#### [ТЕКСТ ДЛЯ АНАЛИЗА]
Здесь звучит уже та панэллинская точка зрения, что и в «Мире» (302), которую впоследствии провозглашал оратор Исократ (гл. XVI). С необыкновенной силой и выразительностью излагается идея мира в замечательной речи Лисистраты (565 — 586). При этом, конечно, войну поэт отвергал как наступательную и захватническую, но всецело одобрял и прославлял войну оборонительную, в которой отличались предки, заслужившие у него почетное звание «марафонских бойцов».
Аристофан возлагает ответственность за войну на преступную деятельность демагогов как вождей «охлоса», античного люмпен-пролетариата, составляющего главную массу на заседаниях Народного собрания. Едкую сатиру на деятельность этого органа рабовладельческой демократии он представил в комедии «Всадники». Он в самом смешном виде изобразил афинский народ как дряхлого, выжившего из ума старика Дема, которого держат в руках ловкие демагоги. Умышленно сгущая краски путем использования сатирического приема гиперболизации, Аристофан разоблачает бесчестные методы, которыми пользуются демагоги в своих интересах. Пафлагонец, т. е. Клеон, действует доносами на честных людей, а его соперник Колбасник, как показано в неподражаемом описании сцены в Совете пятисот (624 — 682), снискал популярность сообщением о том, что подешевела мелкая рыба. Верхом комизма здесь является то, что за одно только сообщение об этом его награждают, как благодетеля народа, венком. Окончательно же он побеждает противника своим предложением об устройстве большого жертвоприношения, так как народу это сулит даровое угощение; после этого никто не хочет и слышать о мире, хотя сообщается, что из Спарты пришли послы для переговоров.
Интересно замечание Колбасника, когда его зовут на собрание: «О, я несчастный: я погиб! Ведь старик у себя дома бывает самым смышленым из людей; когда же сидит на этой каменной скамье, разевает рот, словно когда складывает смоквы» (752 — 755). Этой инертностью и безмолвием народной массы и пользуются бесчестные демагоги.
Однако, как ни жестоко нападал Аристофан на недостатки современной ему демократии, было бы ошибочным думать, что он был ее противником: с одинаковой, если даже не с большей силой он бичует представителей олигархии, особенно участников переворота 411 г., например, Писандра (под видом Советника) в «Лисистрате» (489), Ферамена и Фриниха в «Лягушках» (540 сл., 698); часто повторяет о заговорах их против демократии, а к Спарте и ее строю относится отрицательно («Ахарняне», 509 — 512; «Осы», 474 — 476; «Мир», 622 — 624), едко высмеивает «лакономанию» некоторых аристократов в Афинах («Птицы», 1281 — 1283).

#### [ЗАДАНИЯ]
**a)** Обновите фрагмент текста для анализа: начните со слов «Интересно замечание Колбасника, когда» и остановитесь после слов «пользуются бесчестные демагоги.», заменив «смышленым» на «разумным».
**b)** Согласно тексту для анализа, в какой комедии Аристофан представил сатиру на Народное собрание?
Листинг взят из другого источника.

#### [ИМЕЮЩИЕСЯ ДАННЫЕ]

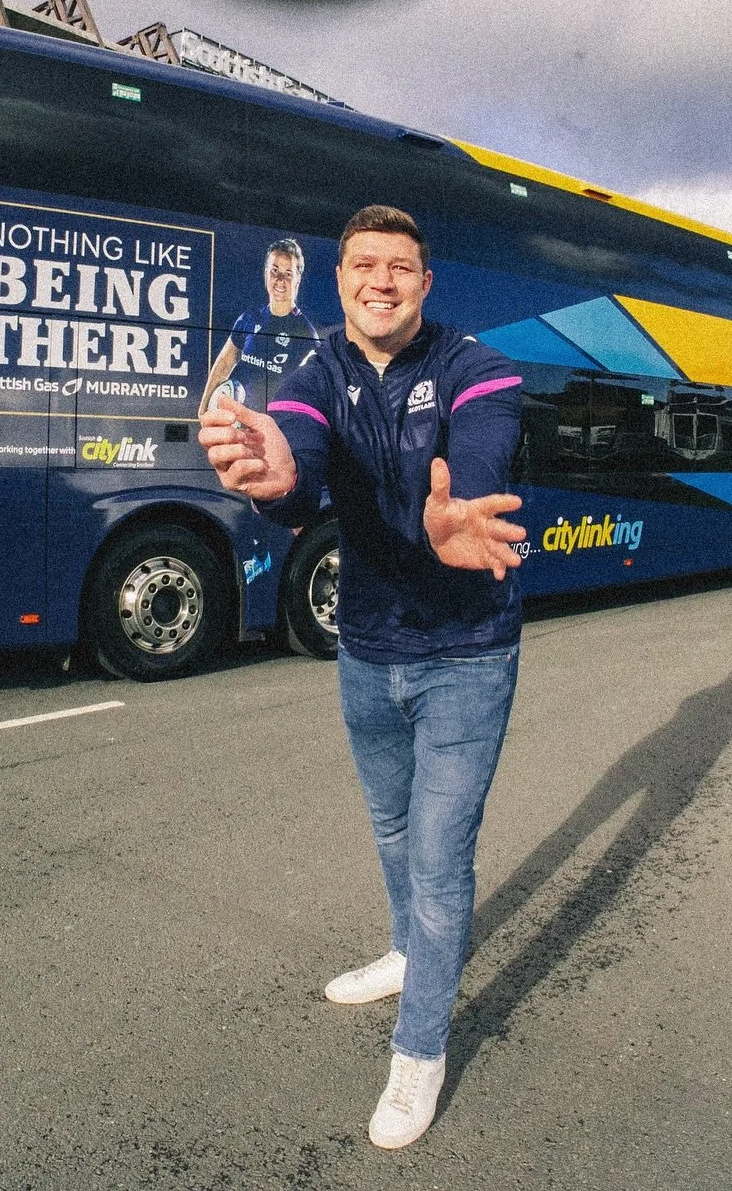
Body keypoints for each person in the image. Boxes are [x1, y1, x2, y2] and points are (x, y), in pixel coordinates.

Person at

#### [ОТВЕТЫ ПО ПОРЯДКУ]
**a)**
Интересно замечание Колбасника, когда его зовут на собрание: «О, я несчастный: я погиб! Ведь старик у себя дома бывает самым разумным из людей; когда же сидит на этой каменной скамье, разевает рот, словно когда складывает смоквы» (752 — 755). Этой инертностью и безмолвием народной массы и пользуются бесчестные демагоги.

**b)** В комедии «Всадники».